1. ## L'Hopital's Rule help please

I need help with this question. I think I'm supposed to use L'Hopital's Rule, but I'm not sure if I'm doing it correctly.

lim as x -->0 (2x^6+6x^3)/(4x^5+3x^3)

I got 0 at first, but then I got 2. I'm just so unsure! Any help at all is greatly appreciated!

2. If you're going to use L'Hospital's Rule

$\displaystyle \displaystyle \lim_{x \to 0}\frac{2x^6 + 6x^3}{4x^5 + 3x^3} = \lim_{x \to 0}\frac{2x^3 + 6}{4x^2 + 3}$

$\displaystyle \displaystyle = \lim_{x \to 0}\frac{6x^2}{8x}$ by L'Hospital's Rule

$\displaystyle \displaystyle = \lim_{x \to 0}\frac{12x}{8}$ by L'Hospital's Rule

$\displaystyle \displaystyle = 0$.

3. How did you get 2 ??

4. I applied L'Hopital's rule like 4 times then stopped. I knew that would be wrong :/

But how did you figure out this part?

lim as x-->0= 2x^3+ 6/ 4x^2+3

I thought, you just went straight to finding the derivative after the original was found to be indeterminate? Please tell me how that was found.

5. simplify first =)

6. I think the idea is

$\displaystyle \displaystyle\frac{2x^6+6x^3}{4x^5+3x^3}=\left[\frac{x^3}{x^3}\right]\frac{2x^3+6}{4x^2+3}$

and the limit as x approaches zero is 2.

7. Ohhh! Okay! But then why do we stop simplifying at 2x^3/ 4x^2 ? Can't we keep going? Like get rid of all the x's? Please forgive me if this comes off as stupid, I just wanna get it down once and for all lol :/

8. or,
$\displaystyle \frac{2x^6+6x^3}{4x^5+3x^3}=\frac{x}{2}-\frac{3x-12}{8x^2+6}$
which has 2 as limit when x approaches 0.

9. Okay Raoh, thanks for that but I don't follow :/ I'm not good at manipulating math at all!

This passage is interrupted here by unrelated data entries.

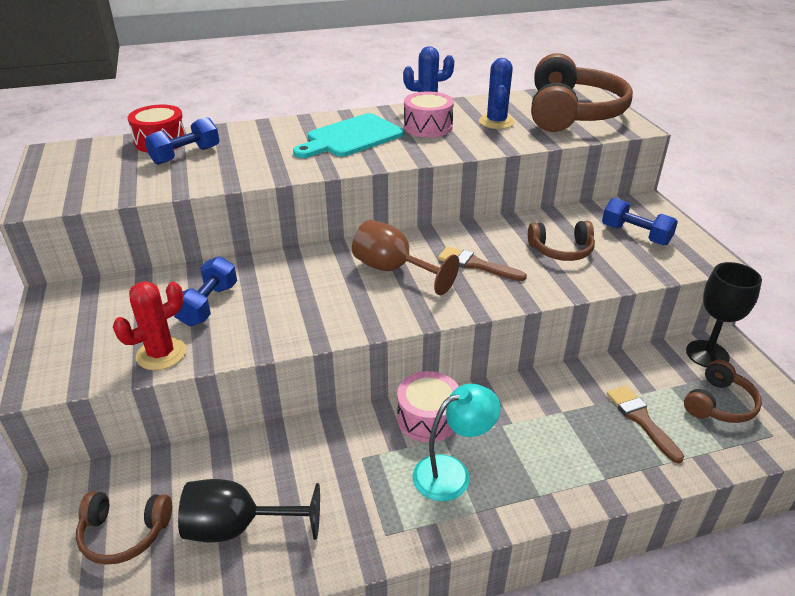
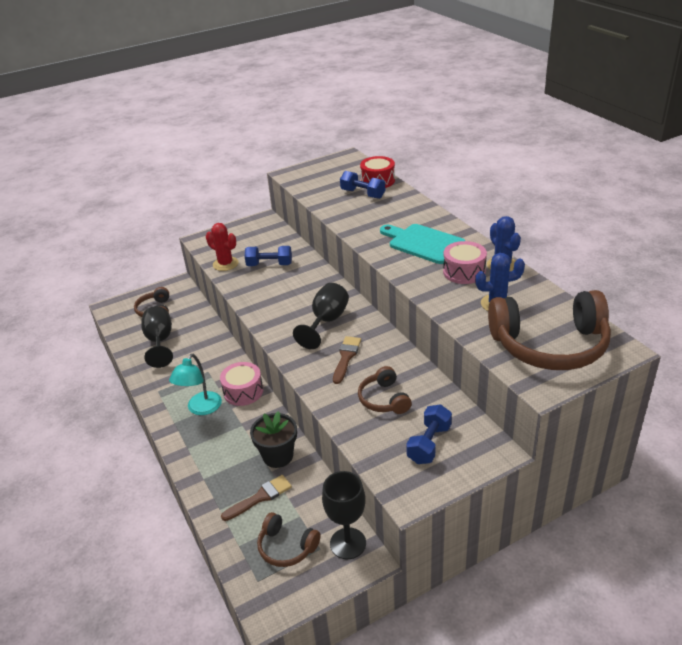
camera: 80 degrees right, 0 degrees up
brown goblet [352,220,459,295] -> black goblet [293,283,349,349]
turquoise lamp [413,384,501,501] -> turquoise lamp turned 60 degrees clockwise [169,354,222,415]
none -> black flower pot [250,411,297,468]

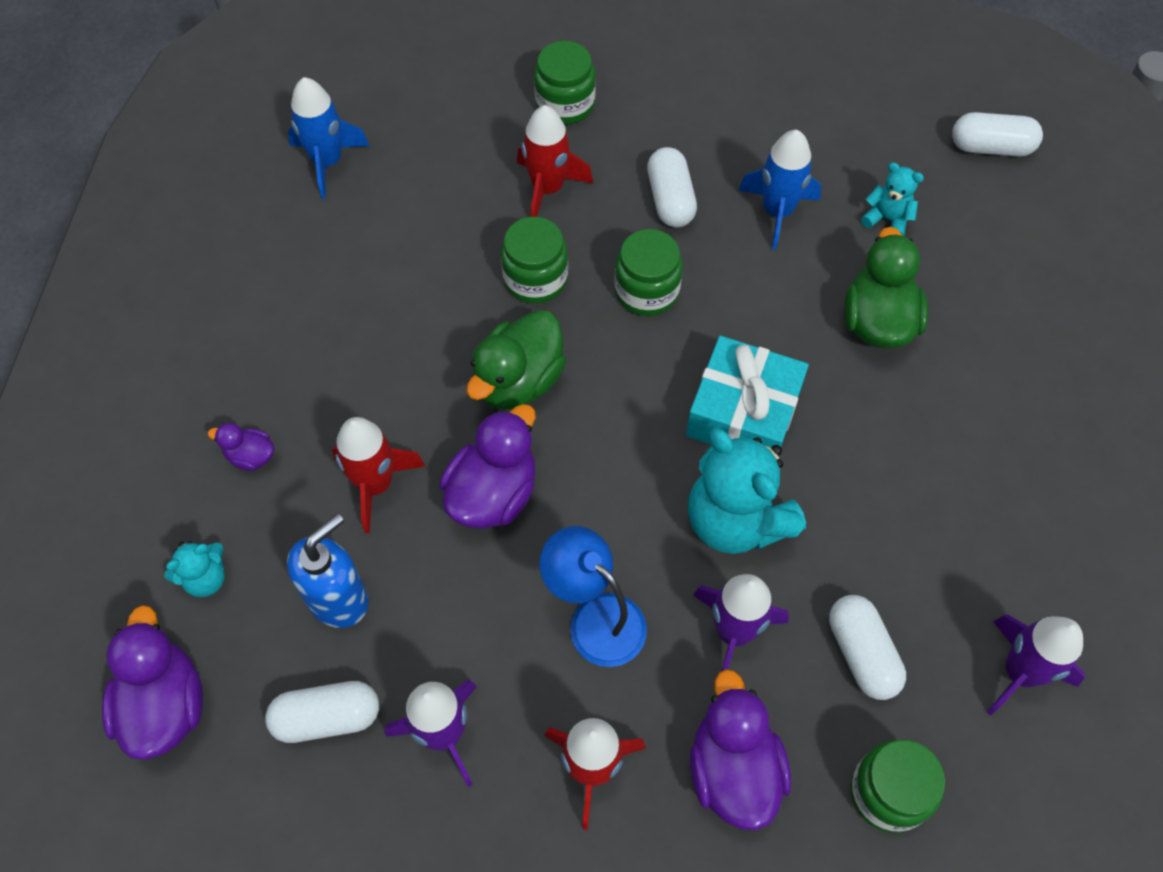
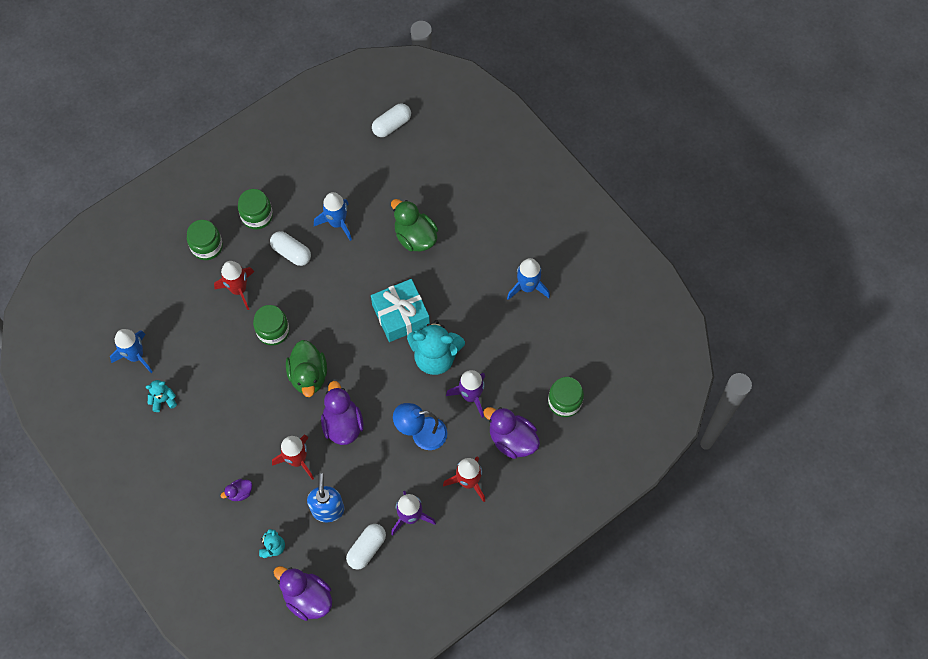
camera: 45 degrees left, 5 degrees up
green jar [614,229,683,316] -> green jar moved to [238,189,273,229]
white capsule [829,595,906,700] -> none
turquoise teddy bear [861,162,924,236] -> turquoise teddy bear moved to [146,380,177,412]
purple rocket [987,615,1085,716] -> none
none -> blue rocket [507,258,550,300]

I see you and Archie Meade agree that the answer should be 2? Is 0 out of the question then? lol This seems to be a controversial question :P

10. I stupidly applied L'Hospital's Rule when it wasn't $\displaystyle \displaystyle \frac{0}{0}$ ><

Serves me right for doing maths at 6am without any sleep :P

11. Wow thanks guys!Good thing that's cleared up! It would've took me a while to figure this out -___- Hopefully one day I can do math like you guys lol

Thanks again!

12. Originally Posted by kikiya
Ohhh! Okay! But then why do we stop simplifying at 2x^3/ 4x^2 ? Can't we keep going? Like get rid of all the x's? Please forgive me if this comes off as stupid, I just wanna get it down once and for all lol :/
At

$\displaystyle \displaystyle\frac{2x^3+6}{4x^2+3}$

We do get rid of the x's !!
Now it's safe to set the remaining ones all to zero as we are beyond getting 0/0
which was the indeterminate form.

As you were asked to apply L'Hopital's Rule...
Initially, we have 0/0, so...

Differentiate numerator and denominator

$\displaystyle \displaystyle\frac{12x^5+18x^2}{20x^4+9x^2}$

Still 0/0, so differentiate again...

$\displaystyle \displaystyle\frac{60x^4+36x}{80x^3+18x}$

Still 0/0, so differentiate again..

$\displaystyle \displaystyle\frac{240x^3+36}{240x^2+18}$

It's no longer indeterminate, especially there is no potential for zero in the denominator,
so now it's safe to set the remaining x's to zero to evaluate the limit.